In two weeks (after only 4 treatments), the clinical resolution was impressive and no pustules were found (Fig. 1B). Topical methylprednisolone aceponate 0.1% cream was switched to a ceramide-containing moisturizer and she has been treated twice or once a week with LPPL exposure (10 J/cm²) and her improved skin condition sustained during the rest of the whole pregnancy. Her baby was born healthy without any noticeable abnormality. No side-effect was reported. Over 10 months of follow-up, no recurrence or flare-ups of skin lesion was noticed.

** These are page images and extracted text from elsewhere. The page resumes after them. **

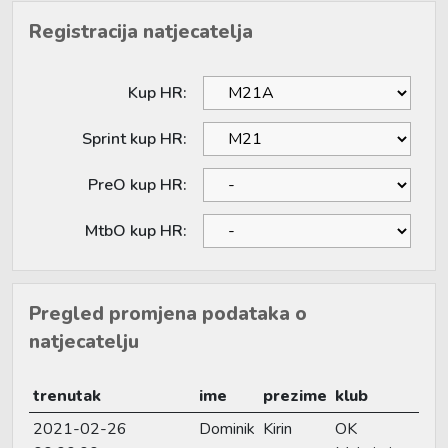
Registracija natjecatelja
Kup HR:
Sprint kup HR:
PreO kup HR:
MtbO kup HR:
Pregled promjena podataka o
natjecatelju
trenutak
ime
prezime
klub
2021-02-26
Dominik
Kirin
OK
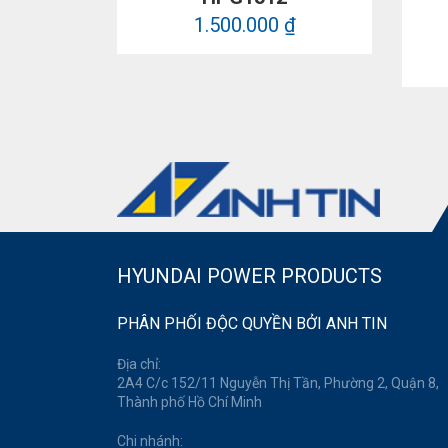
1.500.000 ₫
HYUNDAI POWER PRODUCTS
PHÂN PHỐI ĐỘC QUYỀN BỞI ANH TIN
Địa chỉ:
2A4 C/c 152/11 Nguyễn Thị Tần, Phường 2, Quận 8,
Thành phố Hồ Chí Minh
Chi nhánh:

Acrodermatitis continua is considered as a variant of pustular psoriasis but some authors classify this dermatosis as a separate entity based on its clinical features (1). This patient developed acrodermatitis continua after a long history of mild plaque type psoriasis. Therefore, this case supports that acrodermatitis continua may be a variant of psoriasis. Interestingly, her psoriatic plaques were well controlled using topical calcipotriol ointment alone, while newly developed sterile pustules on her fingertips were refractory to any conventional treatment.

Four times of topical steroid application and the co-exposure to LPPL showed an excellent clinical result and this effect maintained for several months without any further topical steroid application. It cannot be said that LPPL alone produced a rapid clinical resolution in this patient. Topical steroid might play a certain role to suppress the disease activity at the beginning of the treatment. However, she had used the most potent topical steroid (0.05% clobetasol propionate ointment) before visiting our clinic and it was ineffective, though. LPPL with the topical steroid application appeared to provide outstanding clinical improvement in this patient. Even after the topical steroid was changed to the topical moisturizer instead, there was no recurrence or aggravation of the skin lesion. The clinical disease process of acrodermatitis continua can spontaneously wax and wane (1). However, natural clinical course cannot fully explain the rapid improvement in this patient and sustaining result. Therefore, we could say that LPPL could work successfully on the inflammatory skin disease.

Low level light treatment on various clinical conditions is getting considerable attention now (4-7). Its use was generally limited in wound healing, relieving various rheumatic condition and pain control before (3, 8). The mechanisms of action is not clear, although it was explained in terms of photobiomodulation (5-10). Biomodulation is the process of changing the natural biochemical response of a cell or tissue within the normal range of its function to stimulate the cell's innate metabolic capacity to respond to a stimulus (3-6). When biomodulation occurs from a photon transferring its energy to a chromophore, it is referred to as photobiomodulation (3, 8). The photobiomodulation has been found to normalize the jeopardized cellular milieu in various disease condition and promote spontaneous healing (4-9). Recent studies showed that photobiomodulation could regulate the inflammatory responses, too (5, 7, 9, 10). LPPL was proven to have anti-inflammatory effect on chronic tendonitis and gingivitis in several reports (5, 7). Others demonstrated that the exposure of a small area of the human body to LPPL (480-3,400 nm, 12 J/cm²) decreased in the elevated pro-inflammatory cytokine levels and increased in the anti-inflammatory factor concentration (10). The decrease of proinflammatory cytokine such as TNF-α, IFN-γ, and IL-2 and anti-inflammatory effect after LPPL exposure may pose a suitable explanation of the clinical result of LPPL in the inflammatory skin disease.

This case gives intimation that LPPL could be a possible treatment modality producing substantial clinical result in inflammatory skin condition. Further studies with more patients and about the mechanism of action are required.